__Description of the task__:
How many lines in the listing below hold the word "молочной"? Answer with the number only.

__Data records__:
- Opening Delimiter -
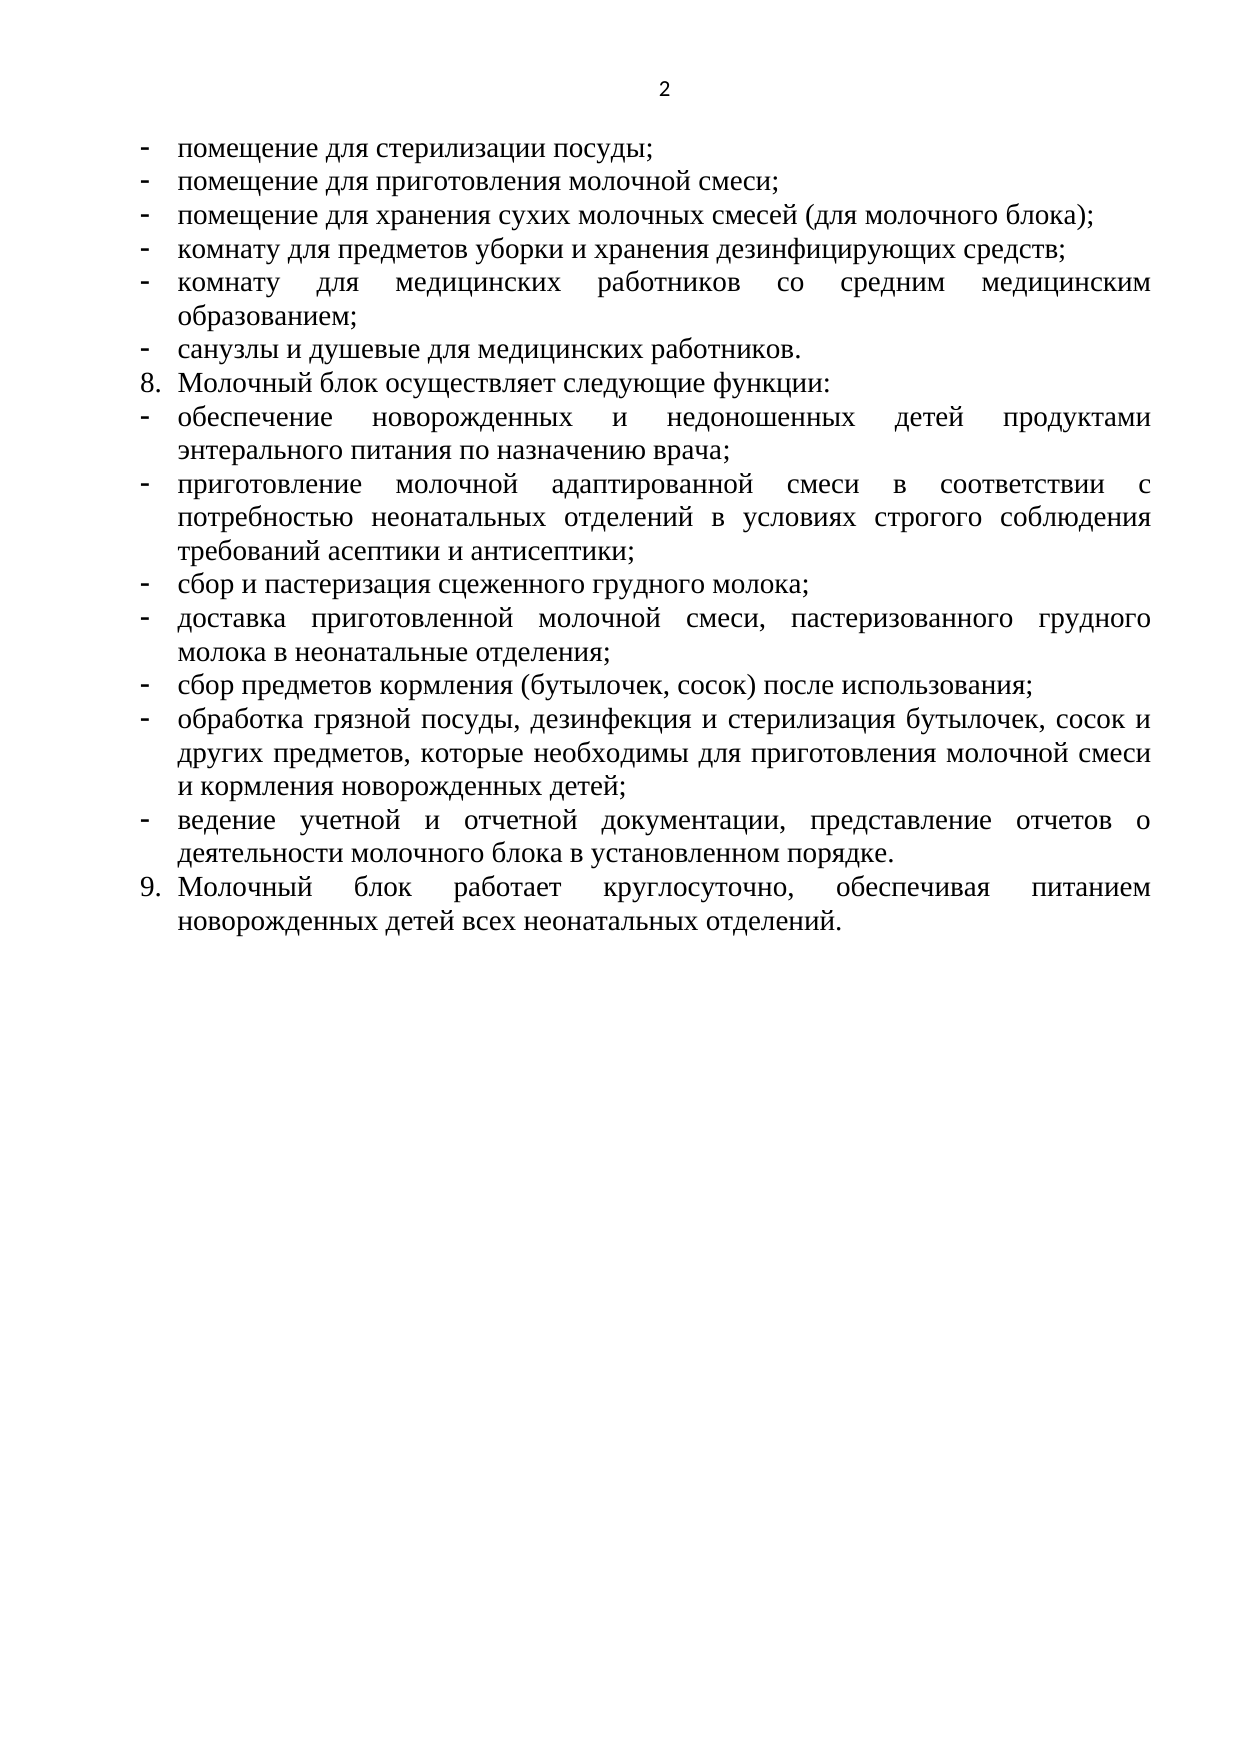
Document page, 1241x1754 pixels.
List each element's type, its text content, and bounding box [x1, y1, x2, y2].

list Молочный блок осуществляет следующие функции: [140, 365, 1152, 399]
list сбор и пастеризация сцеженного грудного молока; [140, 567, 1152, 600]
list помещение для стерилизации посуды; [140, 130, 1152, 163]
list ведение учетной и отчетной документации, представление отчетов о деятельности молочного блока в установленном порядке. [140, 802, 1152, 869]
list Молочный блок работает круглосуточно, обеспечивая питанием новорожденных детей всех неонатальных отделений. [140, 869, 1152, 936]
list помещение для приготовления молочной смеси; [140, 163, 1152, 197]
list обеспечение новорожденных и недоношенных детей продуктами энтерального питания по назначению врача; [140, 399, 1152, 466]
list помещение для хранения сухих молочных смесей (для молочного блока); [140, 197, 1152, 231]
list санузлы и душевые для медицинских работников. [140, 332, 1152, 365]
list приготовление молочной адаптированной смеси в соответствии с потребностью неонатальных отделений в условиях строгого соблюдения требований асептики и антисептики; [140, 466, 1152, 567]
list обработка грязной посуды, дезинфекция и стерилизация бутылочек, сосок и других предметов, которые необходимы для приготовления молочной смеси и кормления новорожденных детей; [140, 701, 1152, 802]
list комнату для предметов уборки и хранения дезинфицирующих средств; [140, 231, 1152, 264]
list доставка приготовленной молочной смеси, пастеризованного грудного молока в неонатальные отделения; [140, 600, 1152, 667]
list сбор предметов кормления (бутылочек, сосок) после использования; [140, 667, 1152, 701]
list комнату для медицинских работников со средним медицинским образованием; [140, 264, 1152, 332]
- Closing Delimiter -
__Result of this exercise__:
4